Zulip Chat Archive
Stream: Is there code for X?
Topic: How to write proofs without knowing conclusions in advance?
Terence Tao (Oct 20 2023 at 17:58):
In informal proofs there is a proof style that looks something like this
Assume that proposition P is true.
(run a complicated argument using P as a hypothesis)
We conclude that complicated_conclusion_Q is true.
To summarize, we have shown that P implies complicated_conclusion_Q.
(continue the argument)
In many cases, it is not immediately clear in advance what complicated_conclusion_Q will be; it is something that comes out of the complicated argument.
One way to formalize this sort of thing in Lean is to do something like
have h : P \imp complicated_conclusion_Q by
intro hp : P
-- apply a complicated argument
-- continue the argument
but this requires one to know what complicated_conclusion_Q is in advance, or at least to go back and state it early in the proof.

* DATA UNDER STUDY:
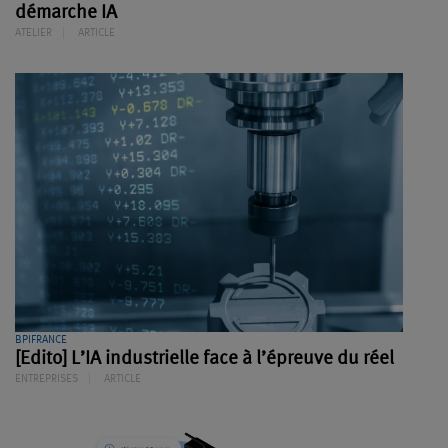
démarche IA
ATELIER
ARTICLE
BPIFRANCE
[Edito] L’IA industrielle face à l’épreuve du réel
ENTREPRISES
ARTICLE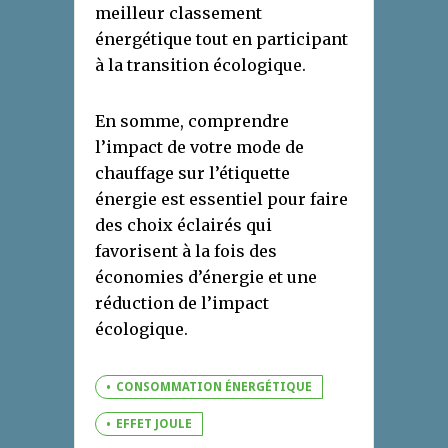
meilleur classement
énergétique tout en participant
à la transition écologique.
En somme, comprendre
l’impact de votre mode de
chauffage sur l’étiquette
énergie est essentiel pour faire
des choix éclairés qui
favorisent à la fois des
économies d’énergie et une
réduction de l’impact
écologique.
CONSOMMATION ÉNERGÉTIQUE
EFFET JOULE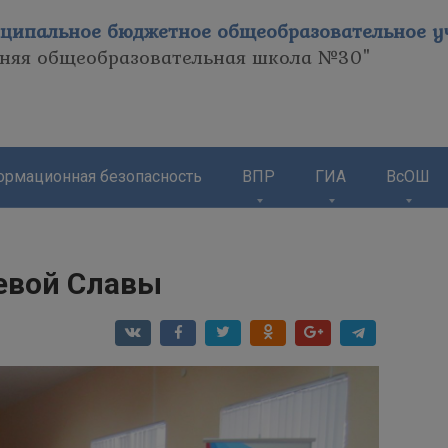
ципальное бюджетное общеобразовательное уч
дняя общеобразовательная школа №30"
рмационная безопасность
ВПР
ГИА
ВсОШ
оевой Славы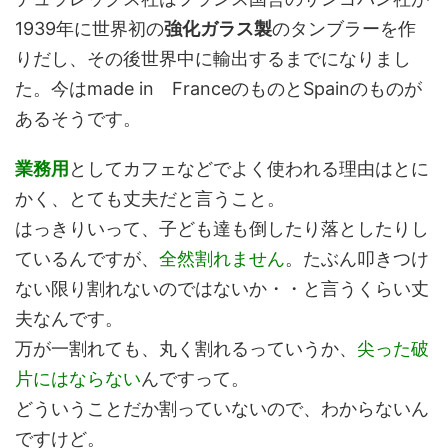
1939年に世界初の
強化ガラス製
のタンブラーを作
りだし、その後世界中に輸出するまでになりまし
た。今はmade in FranceのものとSpainのものが
あるそうです。
業務用
としてカフェなどでよく使われる理由はとに
かく、とても丈夫だと言うこと。
はっきりいって、子ども達も倒したり落としたりし
ているんですが、
全然割れません
。たぶん叩きつけ
ない限り割れないのではないか・・と言うくらい丈
夫なんです。
万が一割れても、丸く割れるっていうか、
尖った破
片にはならない
んですって。
どういうことだか割っていないので、わからないん
ですけど。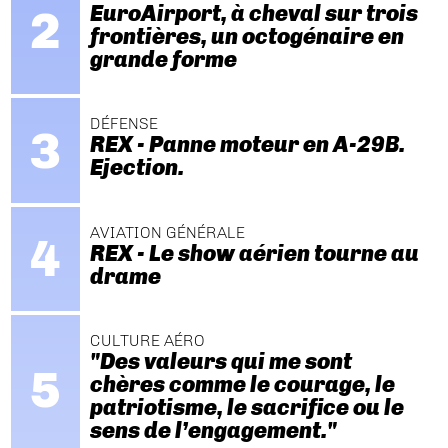
EuroAirport, à cheval sur trois
frontières, un octogénaire en
grande forme
DÉFENSE
REX - Panne moteur en A-29B.
Ejection.
AVIATION GÉNÉRALE
REX - Le show aérien tourne au
drame
CULTURE AÉRO
"Des valeurs qui me sont
chères comme le courage, le
patriotisme, le sacrifice ou le
sens de l’engagement."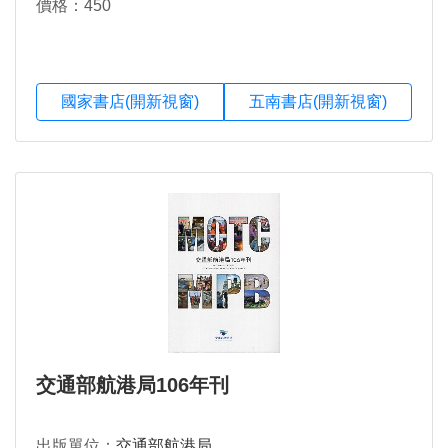
價格：450
國家書店(開新視窗)
五南書店(開新視窗)
交通部航港局106年刊
出版單位：
交通部航港局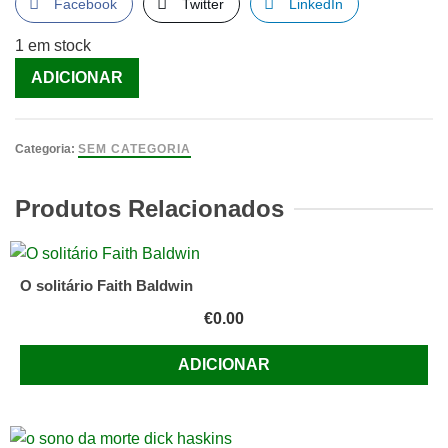
Facebook
Twitter
LinkedIn
1 em stock
Quantidade
ADICIONAR
de
O
Futuro
Categoria:
SEM CATEGORIA
Inventa-
se
Produtos Relacionados
[Livro]
O solitário Faith Baldwin
€
0.00
ADICIONAR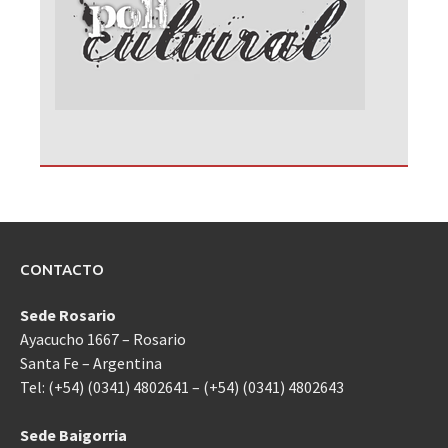
CONTACTO
Sede Rosario
Ayacucho 1667 – Rosario
Santa Fe – Argentina
Tel: (+54) (0341) 4802641 – (+54) (0341) 4802643
Sede Baigorria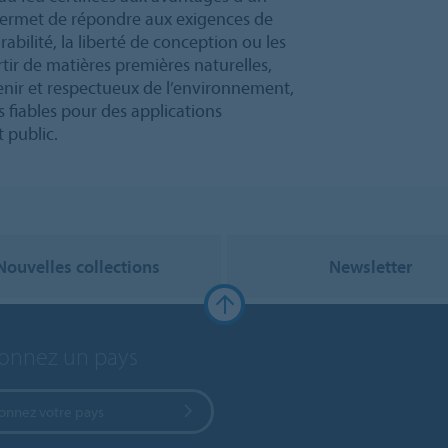
 permet de répondre aux exigences de
bilité, la liberté de conception ou les
ir de matières premières naturelles,
enir et respectueux de l’environnement,
 fiables pour des applications
 public.
Nouvelles collections
Newsletter
ionnez un pays
ionnez votre pays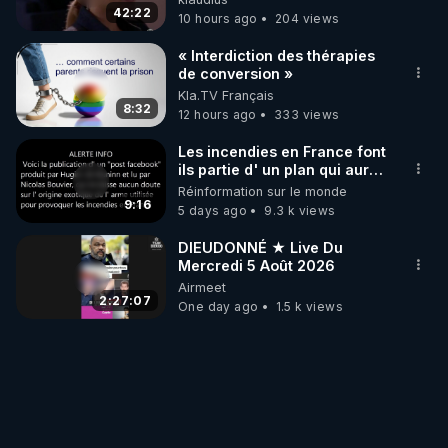
42:22
10 hours ago
204 views
« Interdiction des thérapies
de conversion »
Kla.TV Français
8:32
12 hours ago
333 views
Les incendies en France font
ils partie d' un plan qui aurait
débuté le 11 septembre 2001
Réinformation sur le monde
?
9:16
5 days ago
9.3 k views
DIEUDONNÉ ★ Live Du
Mercredi 5 Août 2026
Airmeet
2:27:07
One day ago
1.5 k views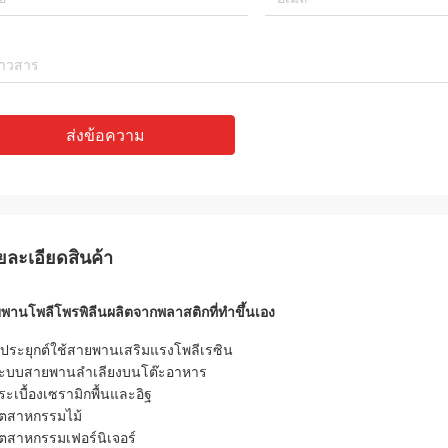
ส่งข้อความ
ยละเอียดสินค้า
พานโพลีโพรพิลีนผลิตจากพลาสติกที่ทำขึ้นเอง
ประยุกต์ใช้สายพานเสริมแรงโพลีเรซิน
ระบบสายพานลำเลียงบนโต๊ะอาหาร
กระเบื้องเซรามิกพื้นและอิฐ
อุตสาหกรรมไม้
อุตสาหกรรมเฟอร์นิเจอร์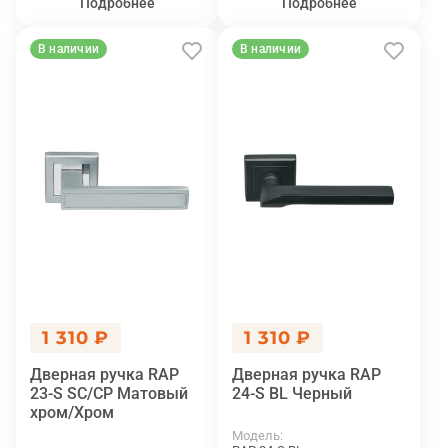
Подробнее
Подробнее
В наличии
В наличии
1 310 ₽
1 310 ₽
Дверная ручка RAP
Дверная ручка RAP
23-S SC/CP Матовый
24-S BL Черный
хром/Хром
Модель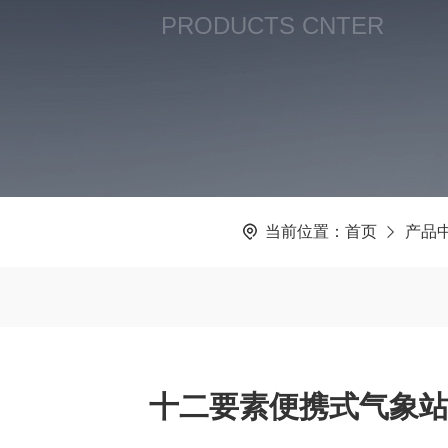
PRODUCTS CNTER
当前位置：
首页
产品
十二要素便携式气象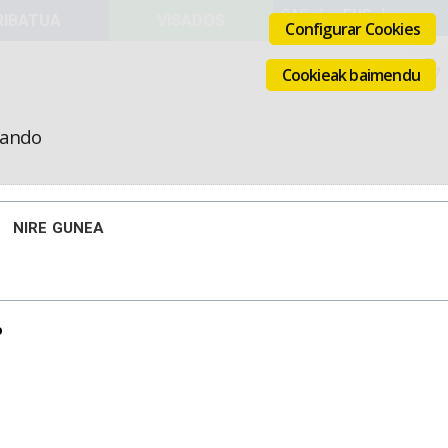
VISADOS
Configurar Cookies
Cookieak baimendu
icando
NIRE GUNEA
o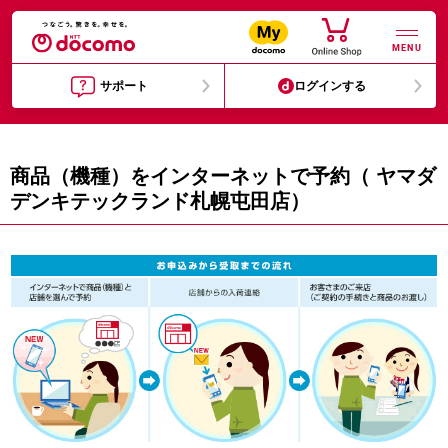
MENU
サポート
ログインする
商品（機種）をインターネットで予約（ ヤマダ
デンキテックランド札幌屯田店）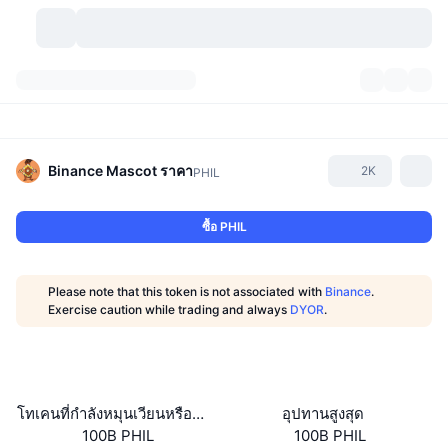
สกุลเงินคริปโต
แดชบอร์ด
สกุลเงินคริปโต
DexScan
ตลาด
อันดับ
Binance Mascot
ราคา
2K
PHIL
สัญญาณ
ตัวกลางการแลกเปลี่ยน
หมวดหมู่
New
ภาพรวมของตลาด
ซื้อ PHIL
กำลังมาแรง
ชุมชน
ภาพตลาดย้อนหลัง
ตลาด Spot
การซื้อขายสินทรัพย์ดิจิทัลโดยผ่านคนกลาง:
Please note that this token is not associated with
Binance
.
ใหม่
ฟีด
API
การปลดล็อกโทเคน
จำนวนคริปโทเคอร์เรนซี
Exercise caution while trading and always
DYOR
.
Spot
ราคาบวก
หัวข้อ
อัตราผลตอบแทน
ผลิตภัณฑ์
คลังของ บิตคอยน์
ตราสารอนุพันธ์
API
Meme Explorer
ไลฟ์สด
สินทรัพย์ในโลกแห่งความเป็นจริง
คลังของ บีเอนบี
ผลิตภัณฑ์
API คริปโต
โทเคนที่กำลังหมุนเวียนหรือถูกล็อค
อุปทานสูงสุด
การซื้อขายสินทรัพย์ดิจิทัลโดยไม่มีคนกลาง:
100B PHIL
100B PHIL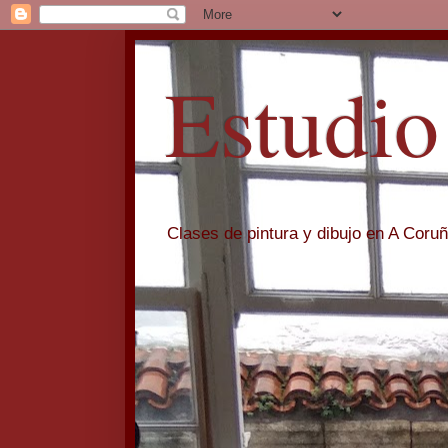
Estudio
Clases de pintura y dibujo en A Coru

* BRIEF: In the Zulip thread about writing proofs without knowing conclusions in advance, what does the Lean approach that starts with "have h" require?

* WRITTEN SOLUTION: It requires knowing what complicated_conclusion_Q is in advance, or at least going back and stating it early in the proof.